- Aim: Could you quote every line of the material below word for word, with nothing changed or left out?

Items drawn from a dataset
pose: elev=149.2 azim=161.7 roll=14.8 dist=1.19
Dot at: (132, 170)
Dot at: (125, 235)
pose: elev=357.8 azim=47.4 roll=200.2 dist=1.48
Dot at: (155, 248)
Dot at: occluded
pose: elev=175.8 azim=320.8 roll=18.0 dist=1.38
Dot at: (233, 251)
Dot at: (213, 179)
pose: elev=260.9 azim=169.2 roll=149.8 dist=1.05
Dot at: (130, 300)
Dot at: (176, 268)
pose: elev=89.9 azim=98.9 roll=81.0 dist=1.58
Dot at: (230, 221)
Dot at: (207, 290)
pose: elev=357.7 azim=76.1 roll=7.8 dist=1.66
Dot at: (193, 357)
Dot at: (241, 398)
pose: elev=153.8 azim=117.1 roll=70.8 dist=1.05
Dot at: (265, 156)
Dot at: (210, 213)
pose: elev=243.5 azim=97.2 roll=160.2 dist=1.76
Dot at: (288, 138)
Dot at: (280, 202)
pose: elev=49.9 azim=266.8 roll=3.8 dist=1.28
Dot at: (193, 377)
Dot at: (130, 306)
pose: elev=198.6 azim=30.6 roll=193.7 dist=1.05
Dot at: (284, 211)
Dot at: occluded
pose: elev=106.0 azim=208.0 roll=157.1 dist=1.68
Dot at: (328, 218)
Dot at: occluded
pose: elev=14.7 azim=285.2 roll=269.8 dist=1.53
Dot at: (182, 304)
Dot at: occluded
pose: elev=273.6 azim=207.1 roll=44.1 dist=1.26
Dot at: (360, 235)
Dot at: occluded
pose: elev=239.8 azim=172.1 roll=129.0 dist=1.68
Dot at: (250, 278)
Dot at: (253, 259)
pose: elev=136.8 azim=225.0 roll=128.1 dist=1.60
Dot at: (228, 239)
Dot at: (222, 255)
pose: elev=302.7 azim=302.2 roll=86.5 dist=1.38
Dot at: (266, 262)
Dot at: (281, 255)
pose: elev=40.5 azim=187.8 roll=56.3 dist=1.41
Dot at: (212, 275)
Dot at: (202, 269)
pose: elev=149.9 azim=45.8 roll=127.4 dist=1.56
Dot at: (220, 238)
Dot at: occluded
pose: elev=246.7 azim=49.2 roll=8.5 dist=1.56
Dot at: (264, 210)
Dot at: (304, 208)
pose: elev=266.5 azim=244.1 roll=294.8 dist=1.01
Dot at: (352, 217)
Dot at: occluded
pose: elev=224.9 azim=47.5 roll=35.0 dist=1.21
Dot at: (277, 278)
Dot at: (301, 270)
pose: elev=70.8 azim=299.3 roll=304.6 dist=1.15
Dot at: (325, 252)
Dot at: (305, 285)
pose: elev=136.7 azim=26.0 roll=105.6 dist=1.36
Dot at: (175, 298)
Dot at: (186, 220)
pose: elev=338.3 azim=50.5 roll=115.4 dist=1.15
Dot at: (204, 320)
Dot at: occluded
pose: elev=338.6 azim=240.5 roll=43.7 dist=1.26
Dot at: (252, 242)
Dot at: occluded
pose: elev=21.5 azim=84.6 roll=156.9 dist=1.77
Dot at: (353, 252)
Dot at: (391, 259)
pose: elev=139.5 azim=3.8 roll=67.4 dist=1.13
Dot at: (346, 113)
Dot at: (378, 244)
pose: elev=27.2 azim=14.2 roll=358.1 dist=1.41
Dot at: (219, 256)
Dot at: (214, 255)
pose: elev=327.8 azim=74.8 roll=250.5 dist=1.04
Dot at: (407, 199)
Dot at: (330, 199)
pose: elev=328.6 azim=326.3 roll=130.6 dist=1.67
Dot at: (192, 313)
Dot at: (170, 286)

- Full answer:
pose: elev=149.2 azim=161.7 roll=14.8 dist=1.19
Dot at: (132, 170)
Dot at: (125, 235)
pose: elev=357.8 azim=47.4 roll=200.2 dist=1.48
Dot at: (155, 248)
Dot at: occluded
pose: elev=175.8 azim=320.8 roll=18.0 dist=1.38
Dot at: (233, 251)
Dot at: (213, 179)
pose: elev=260.9 azim=169.2 roll=149.8 dist=1.05
Dot at: (130, 300)
Dot at: (176, 268)
pose: elev=89.9 azim=98.9 roll=81.0 dist=1.58
Dot at: (230, 221)
Dot at: (207, 290)
pose: elev=357.7 azim=76.1 roll=7.8 dist=1.66
Dot at: (193, 357)
Dot at: (241, 398)
pose: elev=153.8 azim=117.1 roll=70.8 dist=1.05
Dot at: (265, 156)
Dot at: (210, 213)
pose: elev=243.5 azim=97.2 roll=160.2 dist=1.76
Dot at: (288, 138)
Dot at: (280, 202)
pose: elev=49.9 azim=266.8 roll=3.8 dist=1.28
Dot at: (193, 377)
Dot at: (130, 306)
pose: elev=198.6 azim=30.6 roll=193.7 dist=1.05
Dot at: (284, 211)
Dot at: occluded
pose: elev=106.0 azim=208.0 roll=157.1 dist=1.68
Dot at: (328, 218)
Dot at: occluded
pose: elev=14.7 azim=285.2 roll=269.8 dist=1.53
Dot at: (182, 304)
Dot at: occluded
pose: elev=273.6 azim=207.1 roll=44.1 dist=1.26
Dot at: (360, 235)
Dot at: occluded
pose: elev=239.8 azim=172.1 roll=129.0 dist=1.68
Dot at: (250, 278)
Dot at: (253, 259)
pose: elev=136.8 azim=225.0 roll=128.1 dist=1.60
Dot at: (228, 239)
Dot at: (222, 255)
pose: elev=302.7 azim=302.2 roll=86.5 dist=1.38
Dot at: (266, 262)
Dot at: (281, 255)
pose: elev=40.5 azim=187.8 roll=56.3 dist=1.41
Dot at: (212, 275)
Dot at: (202, 269)
pose: elev=149.9 azim=45.8 roll=127.4 dist=1.56
Dot at: (220, 238)
Dot at: occluded
pose: elev=246.7 azim=49.2 roll=8.5 dist=1.56
Dot at: (264, 210)
Dot at: (304, 208)
pose: elev=266.5 azim=244.1 roll=294.8 dist=1.01
Dot at: (352, 217)
Dot at: occluded
pose: elev=224.9 azim=47.5 roll=35.0 dist=1.21
Dot at: (277, 278)
Dot at: (301, 270)
pose: elev=70.8 azim=299.3 roll=304.6 dist=1.15
Dot at: (325, 252)
Dot at: (305, 285)
pose: elev=136.7 azim=26.0 roll=105.6 dist=1.36
Dot at: (175, 298)
Dot at: (186, 220)
pose: elev=338.3 azim=50.5 roll=115.4 dist=1.15
Dot at: (204, 320)
Dot at: occluded
pose: elev=338.6 azim=240.5 roll=43.7 dist=1.26
Dot at: (252, 242)
Dot at: occluded
pose: elev=21.5 azim=84.6 roll=156.9 dist=1.77
Dot at: (353, 252)
Dot at: (391, 259)
pose: elev=139.5 azim=3.8 roll=67.4 dist=1.13
Dot at: (346, 113)
Dot at: (378, 244)
pose: elev=27.2 azim=14.2 roll=358.1 dist=1.41
Dot at: (219, 256)
Dot at: (214, 255)
pose: elev=327.8 azim=74.8 roll=250.5 dist=1.04
Dot at: (407, 199)
Dot at: (330, 199)
pose: elev=328.6 azim=326.3 roll=130.6 dist=1.67
Dot at: (192, 313)
Dot at: (170, 286)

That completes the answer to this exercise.